I often get asked by friends and coworkers about blogging.
Why should I start a blog?
What could I possibly have to say that’s any different from what is already out there?
Who would really want to read my stuff?
Although these questions are warranted (and the thought of starting a blog can be quite intimidating), the answers probably aren’t as magical as you would think. Actually, the answers are rather simple and straightforward. The truth is that what you say on your blog might not be that different from what else is out there. Your ideas might not be original. You probably won’t have many readers when you start out. Hell, you might not have over 100 readers on any particular day throughout the entire duration of your blog. But, that’s okay.
These questions miss out on one particular point – other readers don’t necessarily matter.
The Start of Blogging
Blogs started out as a way to share bits of information and introspection into your thoughts and ideas. That’s it. They weren’t developed as a flashy means to build an audience, sell books, and convert readers into customers. Simply put, someone had an idea, and they wanted to share it.
Along the way, various features including comments, sharing buttons, images, videos, etc – many of the features we take for granted now – were added in. Users collected in groups to consume information that interested them and to share their own thoughts and comments either on the particular blog or through their own diary of thoughts elsewhere on the internet. Writers didn’t necessary care what anyone else thought because in the end, the blog represented a collection of their own thoughts on a particular subject matter.
Fast forward to today. We’re far more concerned with how our blog looks to others than the actual content. A higher number of social shares must indicate a better blog post. Comments indicate an especially thought-provoking idea. Customized themes highlight better authors.

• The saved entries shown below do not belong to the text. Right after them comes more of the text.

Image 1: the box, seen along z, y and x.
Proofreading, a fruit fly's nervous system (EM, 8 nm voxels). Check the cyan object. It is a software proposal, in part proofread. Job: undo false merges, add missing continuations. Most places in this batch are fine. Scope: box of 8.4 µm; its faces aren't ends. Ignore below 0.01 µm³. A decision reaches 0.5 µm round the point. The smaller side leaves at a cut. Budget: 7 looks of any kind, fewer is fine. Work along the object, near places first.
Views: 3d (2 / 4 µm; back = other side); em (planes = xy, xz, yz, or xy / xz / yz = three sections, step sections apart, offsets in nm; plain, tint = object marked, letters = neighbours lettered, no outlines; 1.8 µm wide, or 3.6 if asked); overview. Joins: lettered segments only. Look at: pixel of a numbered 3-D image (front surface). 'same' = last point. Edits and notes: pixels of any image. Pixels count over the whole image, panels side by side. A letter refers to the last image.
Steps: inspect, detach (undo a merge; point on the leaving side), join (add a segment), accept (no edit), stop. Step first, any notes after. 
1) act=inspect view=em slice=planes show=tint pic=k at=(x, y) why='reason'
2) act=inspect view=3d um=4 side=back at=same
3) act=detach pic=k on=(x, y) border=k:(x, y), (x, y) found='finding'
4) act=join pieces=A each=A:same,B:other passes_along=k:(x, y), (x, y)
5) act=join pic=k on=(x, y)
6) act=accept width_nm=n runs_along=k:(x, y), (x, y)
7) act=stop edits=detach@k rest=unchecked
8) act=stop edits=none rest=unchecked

We’ve lost the most important element of a blog – the idea.
Your Ideas Matter – at Least to You
The fact of the matter is that the material you find on this page isn’t necessarily meant for you as the reader. I don’t sit down and thumb through Google keywords to identify a particular subject that will drive SEO traffic. The thoughts and topics on this blog were imagined in my own head through daily interactions and conversations and then made into a reality in a text document before you read them here.

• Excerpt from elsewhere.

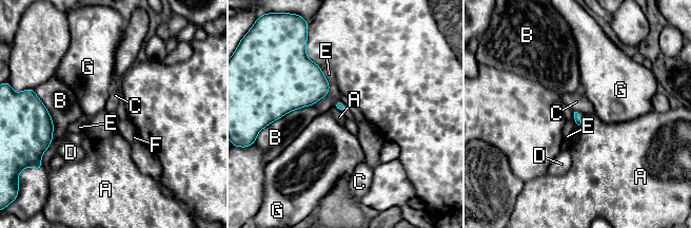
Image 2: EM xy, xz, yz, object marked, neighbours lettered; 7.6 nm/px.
act=accept each=A:other,B:other,C:other,D:other,E:other,F:other,G:other found='no lettered segment goes on from it'

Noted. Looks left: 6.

There are certainly posts that received a higher than normal amount of social shares, and there are others that received very little social amplification and zero comments. The comments, design, images, and sharing numbers mask the most important piece of the post – the idea.
Each idea is important to me mainly because it came from my head but also because I chose to share it with you as the reader.

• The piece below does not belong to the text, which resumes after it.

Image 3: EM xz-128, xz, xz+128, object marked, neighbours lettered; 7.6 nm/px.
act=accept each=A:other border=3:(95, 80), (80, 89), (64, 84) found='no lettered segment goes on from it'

Stop writing for SEO. Stop worrying about which Google keyword you’re going to blog about next. That may be the secret to short-term increases in traffic, but that’s not going to be beneficial, particularly if your goal is to build an audience for your next product or book. Search engine traffic doesn’t stick around to have a conversation. They don’t care about who you are or what you do. In fact, they care about little more than the title of your blog and maybe and image or two that they can copy.
Instead, go back to the basics. Share things that are meaningful to you. Share things that piss you off. Make your ideas and feelings so strong that readers are forced to have a reaction. But, in the end, write stuff that you would want to read.